Some workers may not be aware of this, but static electricity can become a huge threat in the workplace, especially when working on or around fueling operations. If there is a discharge of static electricity while fuel is being dispensed, there is a possibility of an explosion or fire erupting. Because of this threat, it is extremely important to know how to identify situations and conditions that could be hazardous when dealing with static electricity and fueling operations. Static electricity buildup creates a fire safety hazard that is important for you to understand. You will need to know
exactly how to stop static electricity from becoming any type of a factor when fueling. Your life depends on it.
Many industrial operations utilize substantial quantities of flammable liquids to operate company vehicles, power equipment, tools, etc. Consider for a minute the hazards associated with the storage and transfer of these flammable liquids and the potential for fire caused by the discharge of stored static electricity.
In simple terms, static electricity is defined as an imbalance of negatively and positively charged particles. In order to reduce this hazard at your workplace, remember and understand the terms ‘bonding’ and ‘grounding.’ These terms denote a safeguard that will prevent the potential for static discharge to occur during fuel transferring activity.
Bonding and grounding provide a path for electrical buildups to be dissipated into the ground, as opposed to being discharged during the refueling of a company vehicle. Primary flammable liquid storage containers such as 55-gallon drums and above ground fuel tanks have the capability to store large amounts of static electricity. They can store substantially more than would be required to produce disastrous results. Bonding and grounding is the preferred choice for prevention.
Static Electricity and Grounding:
The movement of volatile materials through hoses and piping can create electrostatic charge. When the voltage associated with that charge reaches certain levels, a spark can jump across the gap between a dispensing nozzle and a portable container and ignite flammable vapors. Static charges, however, will not accumulate if equipment is firmly electrically grounded. Grounding “bleeds off” the charges, directing them harmlessly to the earth. Proper grounding dissipates the charges as fast as they are generated. To best illustrate the procedure, consider the simple process of transferring solvent from a 55-gallon drum to a flammable liquid container.
Ground the 55-gallon Drum:
Grounding means you attach a conductive copper wire from the ground to the 55-gallon metal drum. You must make a good contact to the ground, which can be a metal “grounding rod” driven several feet into the earth or, if available, connect the ground wire to the cold-water pipe running through the room. It is important to be sure the copper wire connects cleanly and firmly with both the metal rod in the ground and to the metal surface of the 55-gallon drum. You must make a metal-to-metal connection. The metal drum must not be painted at the point where the ground wire is connected.
Bond a Conductive Wire:
Bond a conductive wire from the metal 55-gallon drum to the metal 5-gallon container. Again, be sure the two contact surfaces are not painted. It’s always a good idea to have a safety professional, electrical engineer, and your plant maintenance person test the bonding and grounding to make sure it is correct, especially when you initially implement a bonding and grounding program for flammable liquid dispensing areas.
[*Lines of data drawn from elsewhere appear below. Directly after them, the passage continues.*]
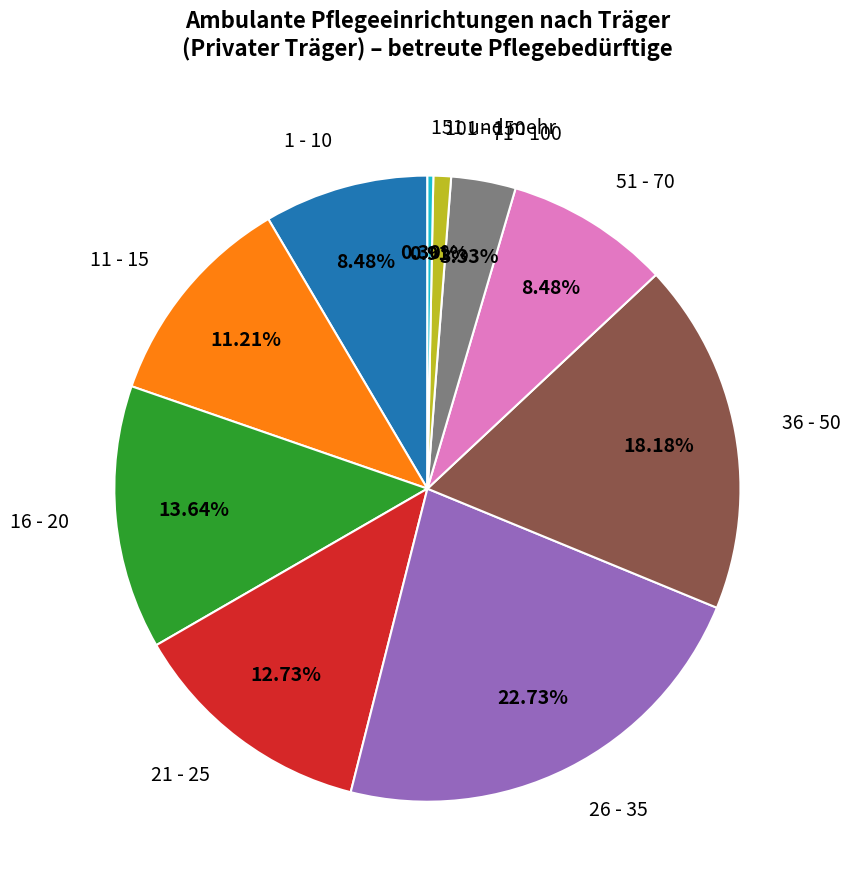

The 51 - 70 slice represents 8% of the pie. True or false?

True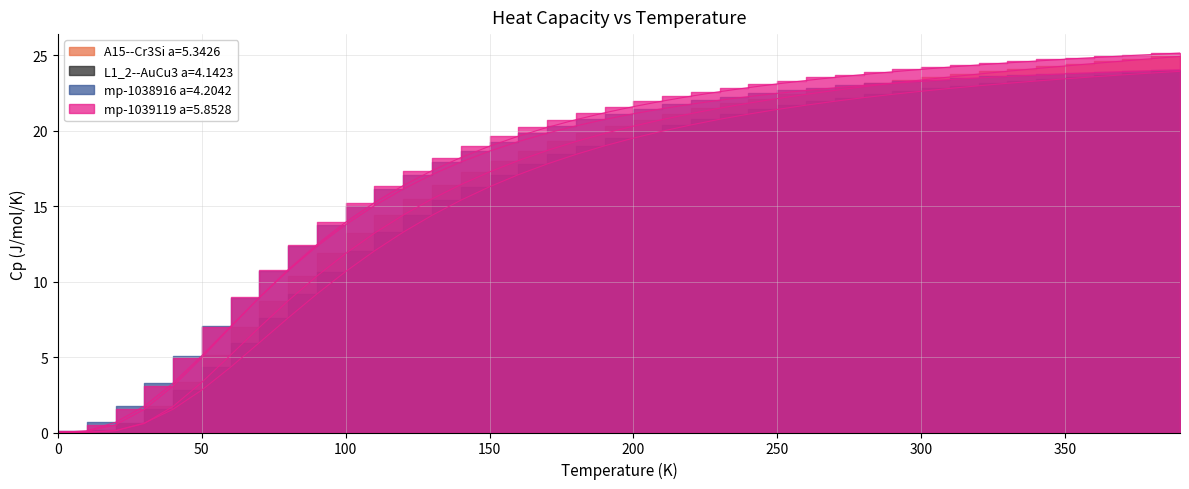

Between 20 and 150, which series saw the biggest shift?

mp-1039119 a=5.8528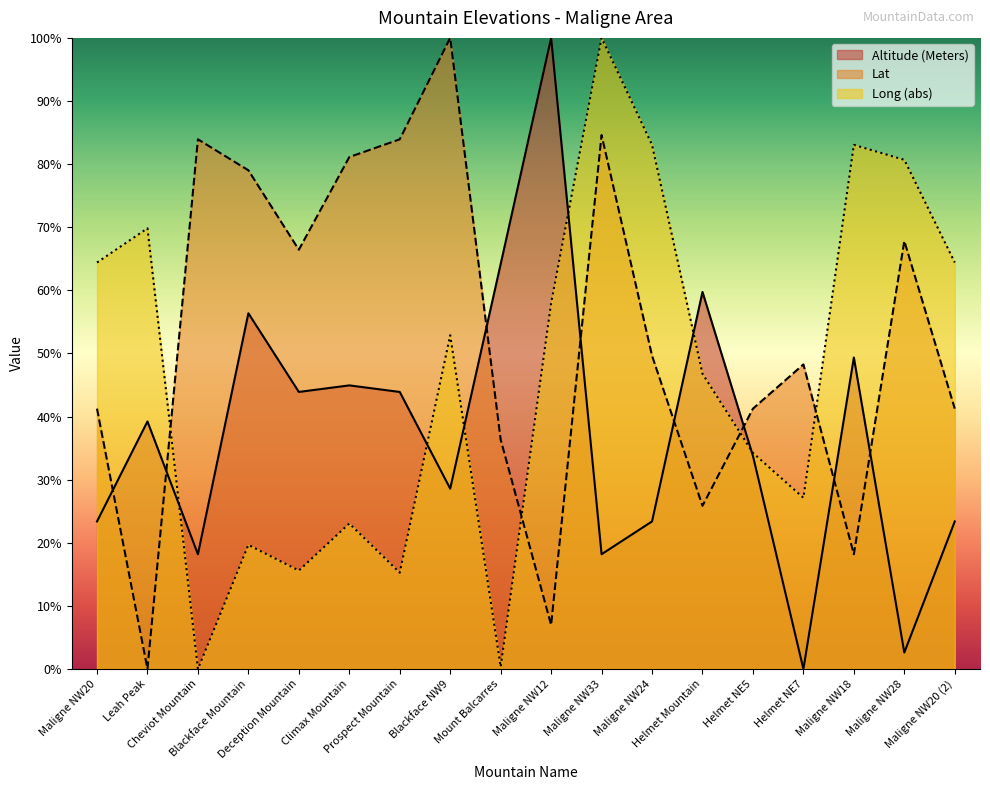

At which label is Altitude closest to 50?

Maligne NW18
Transferring Flammable Liquid:
When transferring flammable liquid into a secondary can or when refueling a vehicle from a container, an “alligator clip” connection should also be used between the two containers in order to create a bond.
By implementing proper bonding & grounding procedures, you can create a balanced electrical potential and eliminate the hazard for an explosion or fire from static electricity.
Static electricity is “an accumulation of electric charge on an insulated body.” Don’t set it free to disperse and create havoc in the presence of flammable and combustible fuels.
Workers, managers, and supervisors alike need to be aware of the different situations presented by fueling operations and know how to stop static electricity from affecting the process. If they do not, an explosion could be triggered that could have deadly consequences.
FIRE DESTRUCTION IS ONE MAN’S JOB…FIRE PREVENTION IS EVERYBODY’S JOB!!